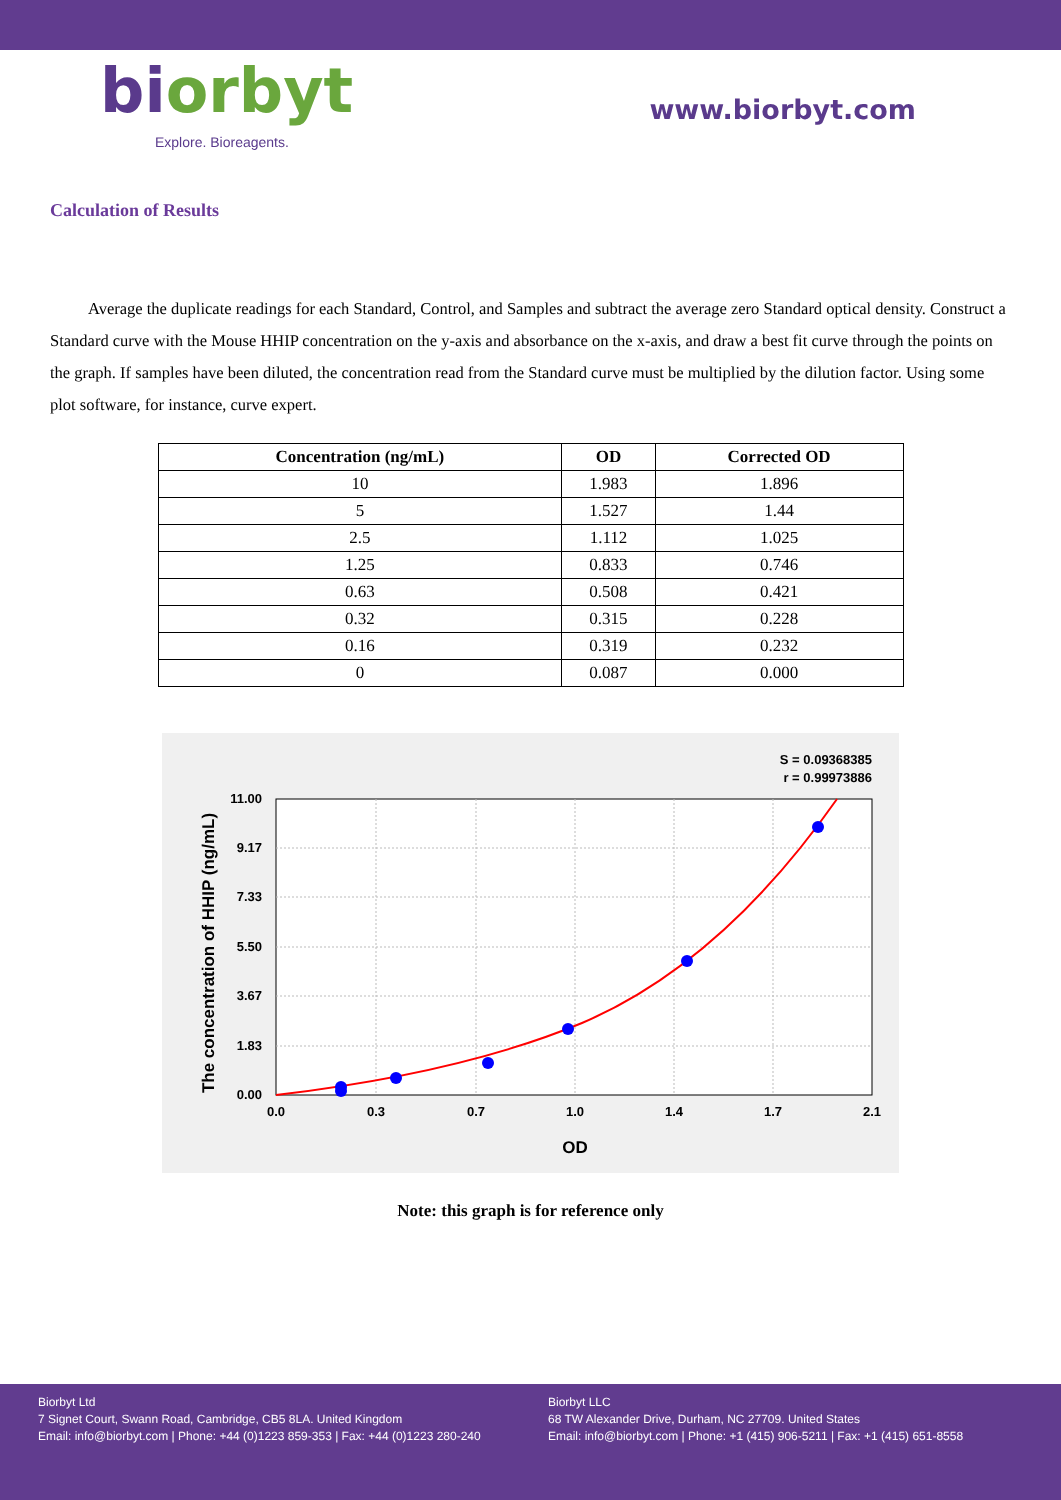biorbyt
Explore. Bioreagents.
www.biorbyt.com
Calculation of Results
Average the duplicate readings for each Standard, Control, and Samples and subtract the average zero Standard optical density. Construct a Standard curve with the Mouse HHIP concentration on the y-axis and absorbance on the x-axis, and draw a best fit curve through the points on the graph. If samples have been diluted, the concentration read from the Standard curve must be multiplied by the dilution factor. Using some plot software, for instance, curve expert.
| Concentration (ng/mL) | OD | Corrected OD |
| --- | --- | --- |
| 10 | 1.983 | 1.896 |
| 5 | 1.527 | 1.44 |
| 2.5 | 1.112 | 1.025 |
| 1.25 | 0.833 | 0.746 |
| 0.63 | 0.508 | 0.421 |
| 0.32 | 0.315 | 0.228 |
| 0.16 | 0.319 | 0.232 |
| 0 | 0.087 | 0.000 |
S = 0.09368385
r = 0.99973886
0.0
0.3
0.7
1.0
1.4
1.7
2.1
0.00
1.83
3.67
5.50
7.33
9.17
11.00
OD
The concentration of HHIP (ng/mL)
Note: this graph is for reference only
Biorbyt Ltd
7 Signet Court, Swann Road, Cambridge, CB5 8LA. United Kingdom
Email: info@biorbyt.com | Phone: +44 (0)1223 859-353 | Fax: +44 (0)1223 280-240
Biorbyt LLC
68 TW Alexander Drive, Durham, NC 27709. United States
Email: info@biorbyt.com | Phone: +1 (415) 906-5211 | Fax: +1 (415) 651-8558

________________

=== What to do ===
Output exactly the lines from the one containing "1.983 | 1.896 |" through the last line of the records, both included. Output nothing else.

=== Response area ===
| 10 | 1.983 | 1.896 |
| 5 | 1.527 | 1.44 |
| 2.5 | 1.112 | 1.025 |
| 1.25 | 0.833 | 0.746 |
| 0.63 | 0.508 | 0.421 |
| 0.32 | 0.315 | 0.228 |
| 0.16 | 0.319 | 0.232 |
| 0 | 0.087 | 0.000 |
S = 0.09368385
r = 0.99973886
0.0
0.3
0.7
1.0
1.4
1.7
2.1
0.00
1.83
3.67
5.50
7.33
9.17
11.00
OD
The concentration of HHIP (ng/mL)
Note: this graph is for reference only
Biorbyt Ltd
7 Signet Court, Swann Road, Cambridge, CB5 8LA. United Kingdom
Email: info@biorbyt.com | Phone: +44 (0)1223 859-353 | Fax: +44 (0)1223 280-240
Biorbyt LLC
68 TW Alexander Drive, Durham, NC 27709. United States
Email: info@biorbyt.com | Phone: +1 (415) 906-5211 | Fax: +1 (415) 651-8558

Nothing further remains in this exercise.